What is expected »
Lines with the word "funciona" are the answer; copy each of them from the data below.

(Material for the task begins)

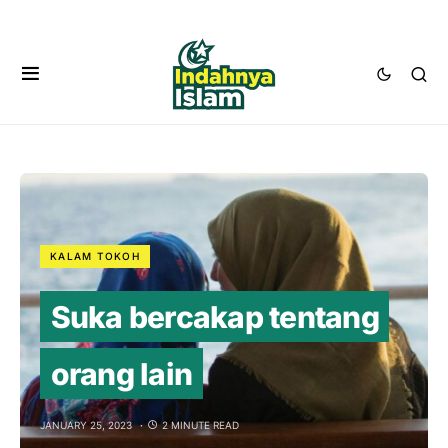
KALAM TOKOH
Suka bercakap tentang
orang lain
JANUARY 25, 2023
2 MINUTE READ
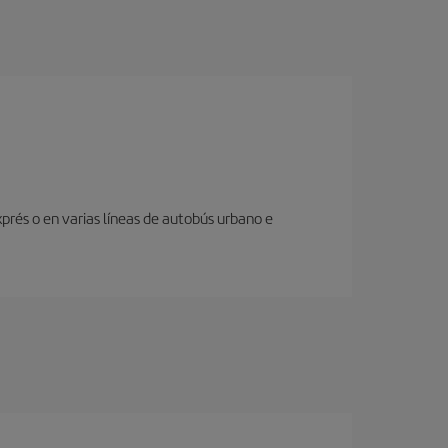
prés o en varias líneas de autobús urbano e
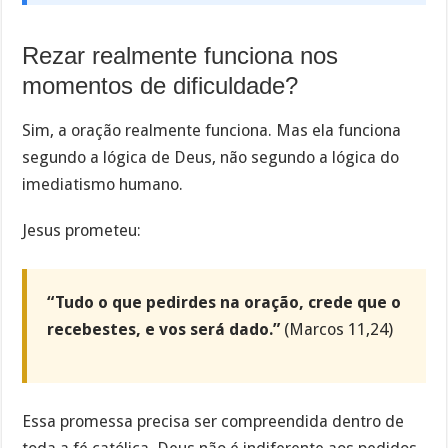
Rezar realmente funciona nos
momentos de dificuldade?
Sim, a oração realmente funciona. Mas ela funciona
segundo a lógica de Deus, não segundo a lógica do
imediatismo humano.
Jesus prometeu:
“Tudo o que pedirdes na oração, crede que o
recebestes, e vos será dado.”
(Marcos 11,24)
Essa promessa precisa ser compreendida dentro de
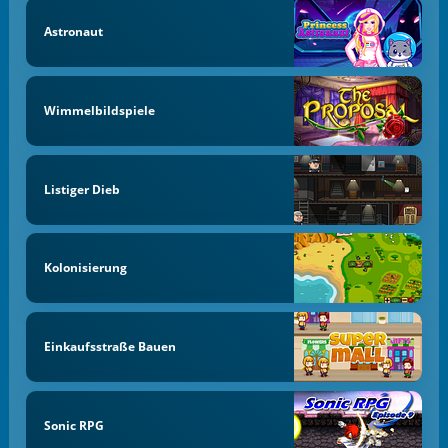
Astronaut
Wimmelbildspiele
Listiger Dieb
Kolonisierung
Einkaufsstraße Bauen
Sonic RPG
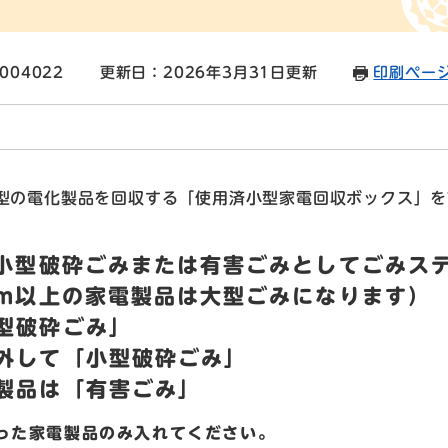
004022
更新日：2026年3月31日更新
印刷ペー
型の電化製品を回収する「使用済小型家電回収ボックス」を
、小型破砕ごみまたは有害ごみとしてごみス
cm以上の家電製品は大型ごみになります）
型破砕ごみ」
外して「小型破砕ごみ」
製品は「有害ごみ」
った家電製品のみ入れてください。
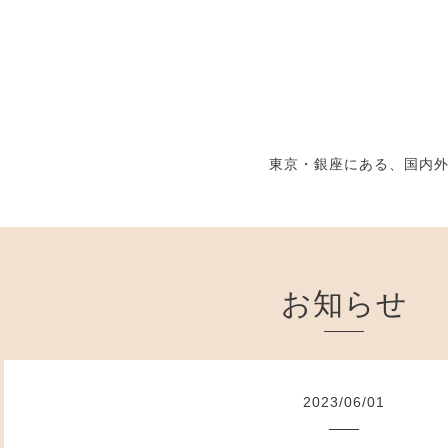
東京・銀座にある、国内
お知らせ
2023
/
06
/
01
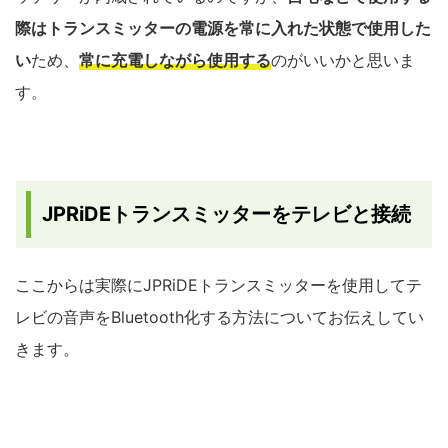
際はトランスミッターの電源を常に入れた状態で使用した
い
ため、
常に充電しながら使用する
のがいいかと思いま
す。
JPRiDEトランスミッターをテレビと接続
ここからは実際にJPRiDEトランスミッターを使用してテ
レビの音声をBluetooth化する方法についてお伝えしてい
きます。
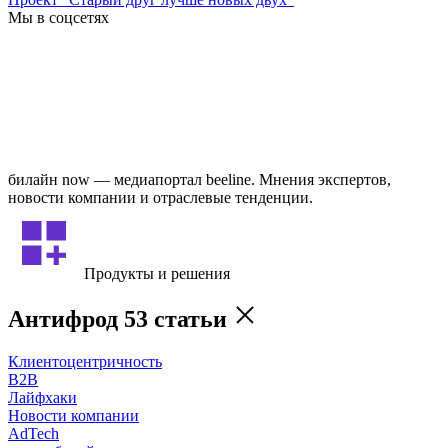
Мы в соцсетях
билайн now — медиапортал beeline. Мнения экспертов,
новости компании и отраслевые тенденции.
Продукты и решения
Антифрод
53 статьи
Клиентоцентричность
B2B
Лайфхаки
Новости компании
AdTech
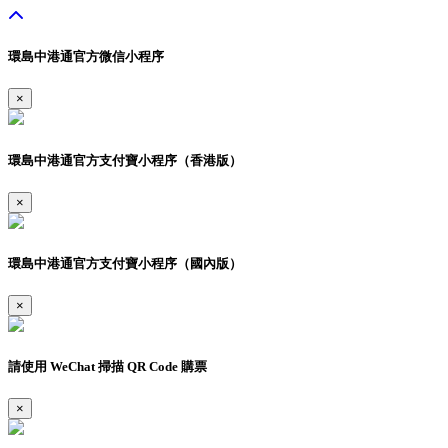
環島中港通官方微信小程序
×
環島中港通官方支付寶小程序（香港版）
×
環島中港通官方支付寶小程序（國內版）
×
請使用 WeChat 掃描 QR Code 購票
×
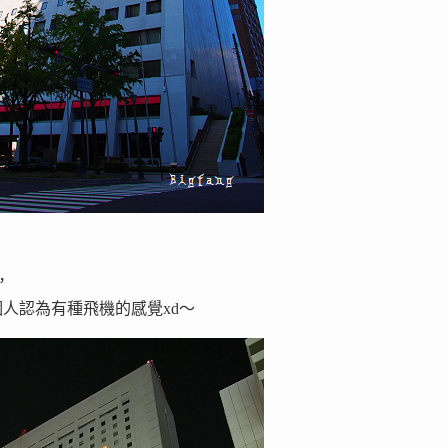
，
人認為有種飛機的感覺xd～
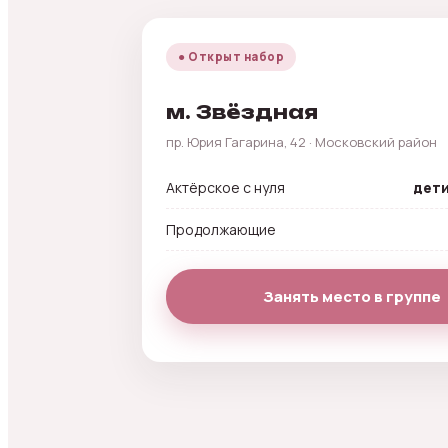
● Открыт набор
м. Звёздная
пр. Юрия Гагарина, 42 · Московский район
Актёрское с нуля
дети
Продолжающие
Занять место в группе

(Material for the task ends)

Solved problem »
Rezar realmente funciona nos
Sim, a oração realmente funciona. Mas ela funciona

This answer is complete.